DOCUMENT PASSAGE ::
St Modwen's is a Church of England parish church situated in Burton upon Trent in Staffordshire, England. It is part of the Diocese of Lichfield. The church is dedicated to St Modwen, or Modwenna, a nun who founded an abbey at Burton in the 7th century.

It replaced the remains of the church of Burton Abbey which was used by the town after the dissolution of the abbey.

==St Modwen's New Church==
The current church building, which overlooks Burton's market square, was begun in 1719, first used for services in 1723, and finally completed by 1728. It is built in red sandstone and comprises an aisled five-bay nave with galleries on the north, west, and south, an apse, and a western narthex with central tower, north and south gallery stairs, and internal porch. Designed in a Classical style by the brothers Richard and William Smith of Tettenhall, it is similar to St Alkmund's Church at Whitchurch, Shropshire, built by William to the designs of John Barker. William died in 1724 and Richard in 1726, and the church was completed by their younger brother Francis Smith of Warwick. In the 1730s Richard Wilkes, a Staffordshire antiquary, described the church as 'elegant and beautiful', giving 'pleasure to all that behold or enter it'. The west tower is of three stages and has a balustrade with urns and round windows with radial glazing bars. The apse has wide Doric pilasters at the opening and between the windows. The nave arcades have tall Doric piers without an entablature, the flat ceiling has a deep cove, and the nave galleries cut across the high, arched windows of the aisles.

The church is Grade I listed and contains a 15th-century font, an organ case built in 1771 for an organ made by John Snetzler and a monument to Lady Fowler by Sir Richard Westmacott of 1825.

Anthony Greatorex was the organist at St Modwen's from 1771 and was succeeded as organist by his son, the composer Thomas Greatorex. His son, Thomas the younger, went on to be organist at Holy Trinity, Burton upon Trent.

Regular service are on Sunday mornings at 11 am: Holy Communion (first and third Sundays) and Matins (second and fourth); and Wednesdays at 1045: Holy Communion (1662). The church is open most Saturdays between 1000 and 1200 when refreshments are available.

The vicar is also vicar of St Paul's and St Aidan's.

SUPPLIED RECORDS ::
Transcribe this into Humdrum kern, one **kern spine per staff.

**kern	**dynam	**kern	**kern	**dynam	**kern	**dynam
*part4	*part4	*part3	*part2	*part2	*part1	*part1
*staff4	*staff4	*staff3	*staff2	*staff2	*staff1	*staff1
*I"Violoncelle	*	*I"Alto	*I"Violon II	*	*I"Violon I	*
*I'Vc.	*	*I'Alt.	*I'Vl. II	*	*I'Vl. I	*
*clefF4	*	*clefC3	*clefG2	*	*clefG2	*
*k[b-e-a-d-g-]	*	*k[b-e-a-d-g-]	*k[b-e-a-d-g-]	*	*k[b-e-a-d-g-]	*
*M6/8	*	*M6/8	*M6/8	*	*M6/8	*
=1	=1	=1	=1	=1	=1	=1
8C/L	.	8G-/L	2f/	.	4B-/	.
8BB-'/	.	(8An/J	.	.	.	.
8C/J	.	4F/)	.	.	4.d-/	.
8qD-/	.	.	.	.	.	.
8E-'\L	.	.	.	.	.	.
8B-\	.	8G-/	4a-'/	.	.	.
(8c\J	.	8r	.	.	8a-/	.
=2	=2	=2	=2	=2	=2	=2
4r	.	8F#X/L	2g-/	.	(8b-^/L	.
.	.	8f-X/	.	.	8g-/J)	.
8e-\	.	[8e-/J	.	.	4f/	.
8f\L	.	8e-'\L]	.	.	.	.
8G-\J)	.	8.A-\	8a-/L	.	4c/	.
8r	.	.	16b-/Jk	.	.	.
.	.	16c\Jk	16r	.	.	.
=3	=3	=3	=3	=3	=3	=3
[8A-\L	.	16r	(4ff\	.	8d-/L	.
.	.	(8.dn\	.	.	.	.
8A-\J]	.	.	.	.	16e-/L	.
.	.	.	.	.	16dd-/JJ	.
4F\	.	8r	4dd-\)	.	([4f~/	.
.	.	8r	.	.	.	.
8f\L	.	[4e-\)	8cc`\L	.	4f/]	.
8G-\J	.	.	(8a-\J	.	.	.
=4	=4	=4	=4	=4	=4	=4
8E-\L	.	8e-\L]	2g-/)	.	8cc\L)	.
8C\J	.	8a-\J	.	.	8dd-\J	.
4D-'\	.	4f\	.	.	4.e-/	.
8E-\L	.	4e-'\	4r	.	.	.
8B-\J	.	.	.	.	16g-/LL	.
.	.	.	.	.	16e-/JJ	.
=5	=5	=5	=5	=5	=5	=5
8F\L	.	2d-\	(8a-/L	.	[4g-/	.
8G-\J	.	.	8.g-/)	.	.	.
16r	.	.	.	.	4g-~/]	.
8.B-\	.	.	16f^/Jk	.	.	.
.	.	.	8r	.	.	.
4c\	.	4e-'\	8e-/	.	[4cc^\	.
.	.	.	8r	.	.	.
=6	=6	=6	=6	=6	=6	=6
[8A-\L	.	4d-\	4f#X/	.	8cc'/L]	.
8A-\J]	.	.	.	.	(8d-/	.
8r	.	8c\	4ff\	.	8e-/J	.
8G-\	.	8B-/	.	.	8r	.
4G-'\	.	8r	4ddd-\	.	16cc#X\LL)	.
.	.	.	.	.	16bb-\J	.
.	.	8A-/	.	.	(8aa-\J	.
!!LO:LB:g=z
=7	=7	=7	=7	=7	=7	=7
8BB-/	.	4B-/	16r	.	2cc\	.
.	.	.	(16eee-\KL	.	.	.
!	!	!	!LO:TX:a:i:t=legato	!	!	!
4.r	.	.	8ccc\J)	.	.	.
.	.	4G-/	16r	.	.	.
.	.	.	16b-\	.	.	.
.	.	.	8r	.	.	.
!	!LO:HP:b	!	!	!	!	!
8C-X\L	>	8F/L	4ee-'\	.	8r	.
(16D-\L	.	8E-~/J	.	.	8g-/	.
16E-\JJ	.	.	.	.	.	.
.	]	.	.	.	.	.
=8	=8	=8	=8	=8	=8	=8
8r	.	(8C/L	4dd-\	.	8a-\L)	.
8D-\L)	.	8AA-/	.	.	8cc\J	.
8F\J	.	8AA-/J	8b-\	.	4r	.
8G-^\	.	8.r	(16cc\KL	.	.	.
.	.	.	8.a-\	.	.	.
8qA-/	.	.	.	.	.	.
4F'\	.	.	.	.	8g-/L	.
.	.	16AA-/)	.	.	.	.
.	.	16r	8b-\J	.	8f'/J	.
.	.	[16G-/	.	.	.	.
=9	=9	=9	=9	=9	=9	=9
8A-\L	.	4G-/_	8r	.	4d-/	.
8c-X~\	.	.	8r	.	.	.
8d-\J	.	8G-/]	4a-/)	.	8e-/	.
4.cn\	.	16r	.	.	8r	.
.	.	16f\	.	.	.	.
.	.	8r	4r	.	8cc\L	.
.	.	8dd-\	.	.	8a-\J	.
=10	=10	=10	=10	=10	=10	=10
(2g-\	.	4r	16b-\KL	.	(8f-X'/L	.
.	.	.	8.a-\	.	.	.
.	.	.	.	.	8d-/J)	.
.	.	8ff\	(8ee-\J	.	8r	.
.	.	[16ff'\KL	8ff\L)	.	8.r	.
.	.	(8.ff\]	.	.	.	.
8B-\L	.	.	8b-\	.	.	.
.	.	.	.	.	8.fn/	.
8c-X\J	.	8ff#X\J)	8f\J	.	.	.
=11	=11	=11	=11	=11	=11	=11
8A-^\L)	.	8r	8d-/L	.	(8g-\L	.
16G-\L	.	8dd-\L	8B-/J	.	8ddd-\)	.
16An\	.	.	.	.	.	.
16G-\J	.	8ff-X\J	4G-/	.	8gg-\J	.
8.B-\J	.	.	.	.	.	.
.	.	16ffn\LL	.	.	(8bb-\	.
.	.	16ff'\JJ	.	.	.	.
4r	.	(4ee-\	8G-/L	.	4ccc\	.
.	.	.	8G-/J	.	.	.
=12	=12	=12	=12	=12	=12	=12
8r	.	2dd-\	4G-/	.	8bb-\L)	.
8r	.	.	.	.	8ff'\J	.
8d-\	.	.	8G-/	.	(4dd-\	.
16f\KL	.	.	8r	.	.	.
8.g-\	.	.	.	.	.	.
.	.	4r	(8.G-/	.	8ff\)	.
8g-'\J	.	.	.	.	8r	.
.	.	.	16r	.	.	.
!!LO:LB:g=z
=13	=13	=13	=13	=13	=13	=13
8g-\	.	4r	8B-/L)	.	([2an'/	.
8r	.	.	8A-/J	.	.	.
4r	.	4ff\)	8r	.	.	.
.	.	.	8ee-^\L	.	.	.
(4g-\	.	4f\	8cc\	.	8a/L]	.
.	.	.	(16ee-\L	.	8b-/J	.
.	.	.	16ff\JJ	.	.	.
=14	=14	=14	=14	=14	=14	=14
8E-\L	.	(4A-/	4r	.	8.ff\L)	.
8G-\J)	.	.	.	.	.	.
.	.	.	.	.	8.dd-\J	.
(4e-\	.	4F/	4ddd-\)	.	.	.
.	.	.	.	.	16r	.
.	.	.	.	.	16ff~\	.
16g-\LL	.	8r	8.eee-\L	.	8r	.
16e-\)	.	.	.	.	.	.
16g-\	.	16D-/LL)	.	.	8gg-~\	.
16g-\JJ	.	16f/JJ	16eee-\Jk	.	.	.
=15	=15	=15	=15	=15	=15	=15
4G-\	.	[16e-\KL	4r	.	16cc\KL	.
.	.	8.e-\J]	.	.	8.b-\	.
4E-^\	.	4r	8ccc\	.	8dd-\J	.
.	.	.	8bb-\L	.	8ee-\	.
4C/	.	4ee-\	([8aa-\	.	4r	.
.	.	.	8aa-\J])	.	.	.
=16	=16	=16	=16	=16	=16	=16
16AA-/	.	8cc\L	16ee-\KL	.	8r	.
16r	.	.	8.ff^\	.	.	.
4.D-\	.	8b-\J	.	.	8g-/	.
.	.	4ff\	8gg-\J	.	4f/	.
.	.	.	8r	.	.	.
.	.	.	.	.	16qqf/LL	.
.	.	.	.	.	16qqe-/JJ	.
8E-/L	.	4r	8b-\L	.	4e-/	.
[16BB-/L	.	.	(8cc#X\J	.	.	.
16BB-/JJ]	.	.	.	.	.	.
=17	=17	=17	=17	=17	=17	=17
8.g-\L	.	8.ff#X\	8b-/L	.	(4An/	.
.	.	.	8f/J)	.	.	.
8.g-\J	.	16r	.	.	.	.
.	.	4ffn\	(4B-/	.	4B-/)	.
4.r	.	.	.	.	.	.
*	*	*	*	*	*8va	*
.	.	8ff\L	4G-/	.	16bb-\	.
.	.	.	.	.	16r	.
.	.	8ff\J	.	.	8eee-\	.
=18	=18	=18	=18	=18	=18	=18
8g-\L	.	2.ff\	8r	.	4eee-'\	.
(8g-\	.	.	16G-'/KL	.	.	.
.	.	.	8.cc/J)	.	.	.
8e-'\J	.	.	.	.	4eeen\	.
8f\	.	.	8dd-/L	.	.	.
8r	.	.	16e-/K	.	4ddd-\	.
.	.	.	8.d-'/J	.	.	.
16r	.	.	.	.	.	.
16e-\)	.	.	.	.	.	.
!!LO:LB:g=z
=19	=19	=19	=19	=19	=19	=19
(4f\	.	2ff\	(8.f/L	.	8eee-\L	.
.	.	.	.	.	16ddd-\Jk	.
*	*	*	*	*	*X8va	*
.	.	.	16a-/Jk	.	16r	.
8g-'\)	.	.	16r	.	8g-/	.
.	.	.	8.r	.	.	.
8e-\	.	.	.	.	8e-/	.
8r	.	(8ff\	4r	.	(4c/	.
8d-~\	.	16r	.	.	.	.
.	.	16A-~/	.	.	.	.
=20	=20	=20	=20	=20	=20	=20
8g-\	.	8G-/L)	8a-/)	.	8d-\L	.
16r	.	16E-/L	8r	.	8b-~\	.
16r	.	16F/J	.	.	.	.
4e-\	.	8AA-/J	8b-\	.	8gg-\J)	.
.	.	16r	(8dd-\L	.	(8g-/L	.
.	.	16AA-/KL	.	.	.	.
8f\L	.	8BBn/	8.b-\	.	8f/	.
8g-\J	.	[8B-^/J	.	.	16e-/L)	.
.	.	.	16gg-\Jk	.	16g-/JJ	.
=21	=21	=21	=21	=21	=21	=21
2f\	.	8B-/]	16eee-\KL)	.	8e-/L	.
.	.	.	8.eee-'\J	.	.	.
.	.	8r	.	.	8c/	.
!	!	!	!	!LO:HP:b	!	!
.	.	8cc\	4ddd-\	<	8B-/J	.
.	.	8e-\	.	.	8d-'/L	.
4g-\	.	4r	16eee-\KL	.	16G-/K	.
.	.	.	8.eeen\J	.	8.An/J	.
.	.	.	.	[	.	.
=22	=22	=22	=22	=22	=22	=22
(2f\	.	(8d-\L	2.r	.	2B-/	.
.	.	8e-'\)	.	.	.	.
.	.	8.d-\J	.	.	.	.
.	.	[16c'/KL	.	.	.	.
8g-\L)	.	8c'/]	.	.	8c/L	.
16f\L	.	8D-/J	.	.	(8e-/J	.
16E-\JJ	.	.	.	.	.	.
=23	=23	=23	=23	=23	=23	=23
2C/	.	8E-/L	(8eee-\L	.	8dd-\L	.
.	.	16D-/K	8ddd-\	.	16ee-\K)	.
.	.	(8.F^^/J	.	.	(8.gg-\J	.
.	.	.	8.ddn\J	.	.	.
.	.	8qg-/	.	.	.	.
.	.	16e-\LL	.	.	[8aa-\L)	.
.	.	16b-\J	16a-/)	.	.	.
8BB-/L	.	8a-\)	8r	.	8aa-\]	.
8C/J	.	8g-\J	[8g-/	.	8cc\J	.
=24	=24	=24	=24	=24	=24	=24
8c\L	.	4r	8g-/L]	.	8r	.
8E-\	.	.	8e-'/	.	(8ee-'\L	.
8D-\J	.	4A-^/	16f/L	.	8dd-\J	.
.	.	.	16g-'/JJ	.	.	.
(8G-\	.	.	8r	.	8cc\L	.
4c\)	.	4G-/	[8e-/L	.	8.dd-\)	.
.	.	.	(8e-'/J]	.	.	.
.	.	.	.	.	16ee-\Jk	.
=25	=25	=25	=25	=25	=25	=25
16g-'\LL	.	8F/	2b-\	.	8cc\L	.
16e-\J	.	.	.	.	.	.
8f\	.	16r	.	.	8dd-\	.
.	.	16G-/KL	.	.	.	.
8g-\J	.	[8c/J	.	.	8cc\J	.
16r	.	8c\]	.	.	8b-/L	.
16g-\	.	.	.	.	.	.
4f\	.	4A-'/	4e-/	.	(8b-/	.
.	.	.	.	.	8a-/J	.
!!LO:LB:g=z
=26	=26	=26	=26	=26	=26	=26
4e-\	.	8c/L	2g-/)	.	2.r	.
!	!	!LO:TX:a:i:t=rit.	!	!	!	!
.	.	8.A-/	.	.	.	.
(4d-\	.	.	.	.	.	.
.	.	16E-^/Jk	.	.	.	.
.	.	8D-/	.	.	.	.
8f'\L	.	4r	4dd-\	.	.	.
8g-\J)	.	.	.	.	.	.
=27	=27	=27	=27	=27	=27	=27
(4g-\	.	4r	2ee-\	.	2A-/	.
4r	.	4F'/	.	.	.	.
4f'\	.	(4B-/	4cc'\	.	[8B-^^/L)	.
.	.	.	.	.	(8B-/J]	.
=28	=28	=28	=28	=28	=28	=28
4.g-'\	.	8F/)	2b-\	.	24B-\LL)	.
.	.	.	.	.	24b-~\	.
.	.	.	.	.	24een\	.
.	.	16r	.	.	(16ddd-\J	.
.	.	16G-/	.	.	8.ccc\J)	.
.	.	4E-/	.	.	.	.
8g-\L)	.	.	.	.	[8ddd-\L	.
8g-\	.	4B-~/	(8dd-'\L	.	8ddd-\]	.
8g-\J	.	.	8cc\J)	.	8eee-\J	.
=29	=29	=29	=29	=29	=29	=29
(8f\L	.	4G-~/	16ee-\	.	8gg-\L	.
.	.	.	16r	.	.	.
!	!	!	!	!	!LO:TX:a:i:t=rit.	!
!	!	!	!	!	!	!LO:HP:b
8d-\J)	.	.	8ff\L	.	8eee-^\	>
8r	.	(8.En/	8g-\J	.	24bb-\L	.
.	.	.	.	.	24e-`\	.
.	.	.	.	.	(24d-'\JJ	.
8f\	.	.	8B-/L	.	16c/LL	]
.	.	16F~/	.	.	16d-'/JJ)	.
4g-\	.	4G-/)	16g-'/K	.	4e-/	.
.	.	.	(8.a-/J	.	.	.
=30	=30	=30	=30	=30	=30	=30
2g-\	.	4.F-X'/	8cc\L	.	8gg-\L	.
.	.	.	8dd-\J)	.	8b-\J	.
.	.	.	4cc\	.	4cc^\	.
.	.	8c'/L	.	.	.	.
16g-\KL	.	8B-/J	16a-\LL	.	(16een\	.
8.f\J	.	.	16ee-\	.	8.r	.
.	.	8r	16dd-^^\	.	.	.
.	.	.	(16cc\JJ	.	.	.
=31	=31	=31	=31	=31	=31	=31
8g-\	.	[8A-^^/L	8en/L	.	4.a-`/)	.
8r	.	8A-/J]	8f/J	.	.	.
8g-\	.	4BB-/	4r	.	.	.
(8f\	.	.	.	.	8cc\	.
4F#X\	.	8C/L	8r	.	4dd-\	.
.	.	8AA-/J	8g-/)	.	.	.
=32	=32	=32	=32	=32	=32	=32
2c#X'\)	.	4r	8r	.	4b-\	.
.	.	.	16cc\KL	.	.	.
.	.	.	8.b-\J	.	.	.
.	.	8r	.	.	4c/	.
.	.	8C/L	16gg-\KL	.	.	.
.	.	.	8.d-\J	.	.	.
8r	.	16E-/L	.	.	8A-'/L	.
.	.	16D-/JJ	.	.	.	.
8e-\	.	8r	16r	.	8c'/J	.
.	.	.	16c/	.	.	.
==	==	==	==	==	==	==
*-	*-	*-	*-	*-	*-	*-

EXERCISE DETAILS ::
Answer these questions from the text about St Modwen's church.
1. In what year was work on the current church building begun?
2. Who completed the church after the deaths of Richard and William Smith?
3. Who made the organ for which the 1771 organ case was built?

EXERCISE ANSWER ::
1. 1719
2. Their younger brother, Francis Smith of Warwick
3. John Snetzler